A. LA LOI DE FINANCES INITIALE : UN CONTRE-EXEMPLE

Dans le tome I du rapport général sur le projet de loi de finances pour 2002, votre rapporteur général s'était attaché à mettre en évidence « une politique budgétaire en tout point critiquable ».

Le contraste entre le budget virtuel dont le Parlement a été saisi à l'automne 2001 et la situation mise en évidence à l'été 2002 par l'audit sur les finances publiques confié à MM. Jacques Bonnet et Philippe Nasse permet, en creux, de faire apparaître les écueils qu'un gouvernement se doit d'éviter pour la préparation d'une loi de finances initiale.

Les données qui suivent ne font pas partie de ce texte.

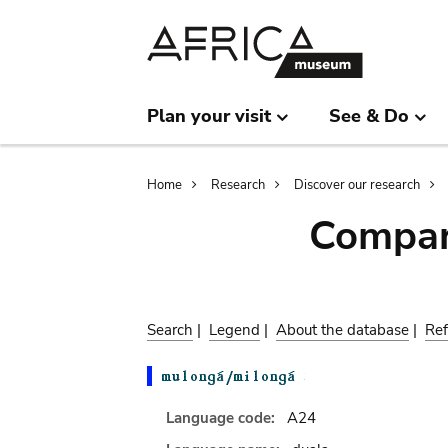
Skip
Skip
to
to
main
search
content
Plan your visit
See & Do
Breadcrumb
Home
Research
Discover our research
Compar
Search
|
Legend
|
About the database
|
Ref
Language code:
A24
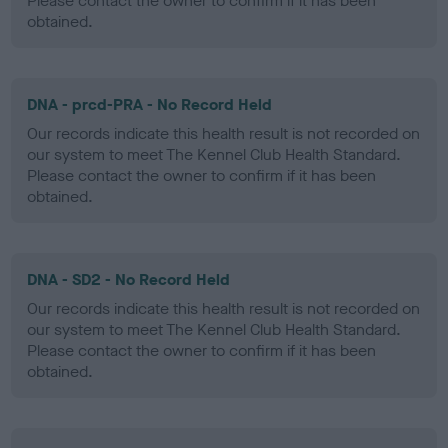
Please contact the owner to confirm if it has been
obtained.
DNA - prcd-PRA - No Record Held
Our records indicate this health result is not recorded on
our system to meet The Kennel Club Health Standard.
Please contact the owner to confirm if it has been
obtained.
DNA - SD2 - No Record Held
Our records indicate this health result is not recorded on
our system to meet The Kennel Club Health Standard.
Please contact the owner to confirm if it has been
obtained.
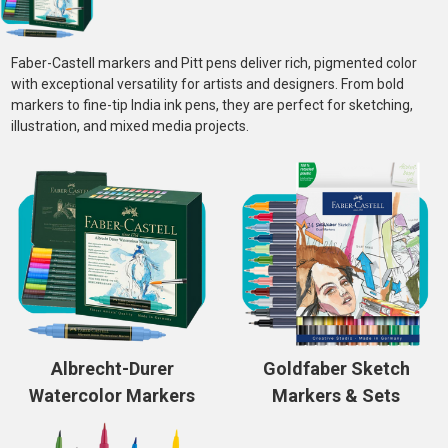
Faber-Castell markers and Pitt pens deliver rich, pigmented color
with exceptional versatility for artists and designers. From bold
markers to fine-tip India ink pens, they are perfect for sketching,
illustration, and mixed media projects.
Albrecht-Durer
Goldfaber Sketch
Watercolor Markers
Markers & Sets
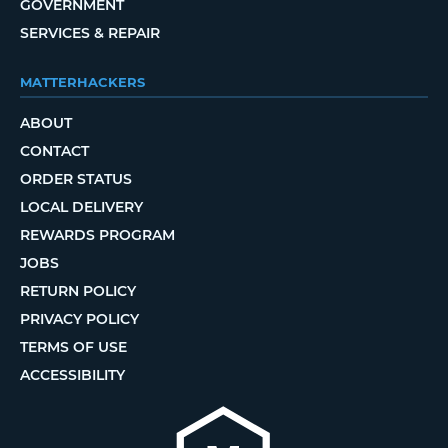
GOVERNMENT
SERVICES & REPAIR
MATTERHACKERS
ABOUT
CONTACT
ORDER STATUS
LOCAL DELIVERY
REWARDS PROGRAM
JOBS
RETURN POLICY
PRIVACY POLICY
TERMS OF USE
ACCESSIBILITY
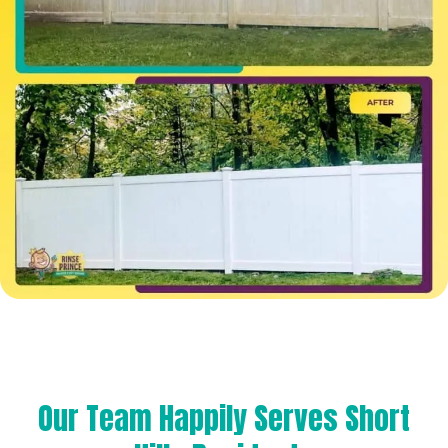
Our Team Happily Serves Short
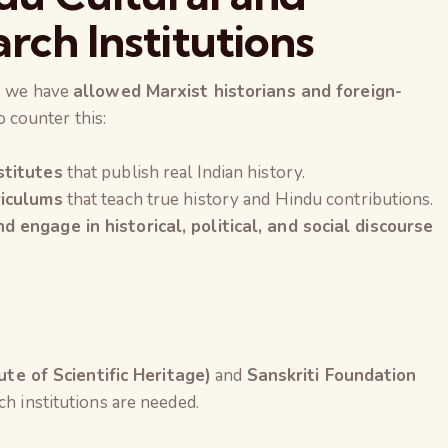
arch Institutions
se we have
allowed Marxist historians and foreign-
o counter this:
stitutes
that publish real Indian history.
riculums
that teach true history and Hindu contributions.
 engage in historical, political, and social discourse
tute of Scientific Heritage)
and
Sanskriti Foundation
h institutions are needed.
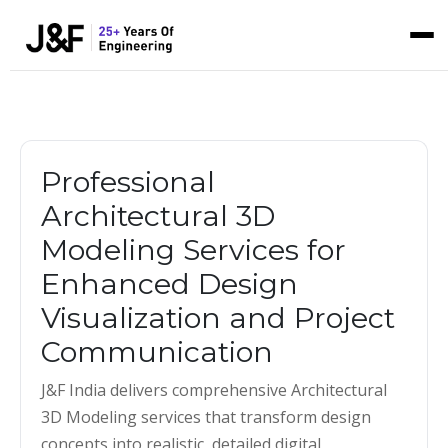
Professional
Architectural 3D
Modeling Services for
Enhanced Design
Visualization and Project
Communication
J&F India delivers comprehensive Architectural
3D Modeling services that transform design
concepts into realistic, detailed digital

1. Une prévision de croissance irréaliste

Bâti sur une prévision de croissance du PIB de 2,5 %, alors que le consensus des économistes pronostiquait alors un taux de 1,8 %, le projet de loi de finances pour 2002, compte tenu de l'importance de la prévision de croissance dans la détermination du niveau des recettes, était biaisé d'avance.

Dès lors, on ne peut que se féliciter que le gouvernement ait construit le projet de loi de finances pour 2004 à partir d'une prévision de croissance du PIB égale à celle du consensus des économistes, soit 1,7 %.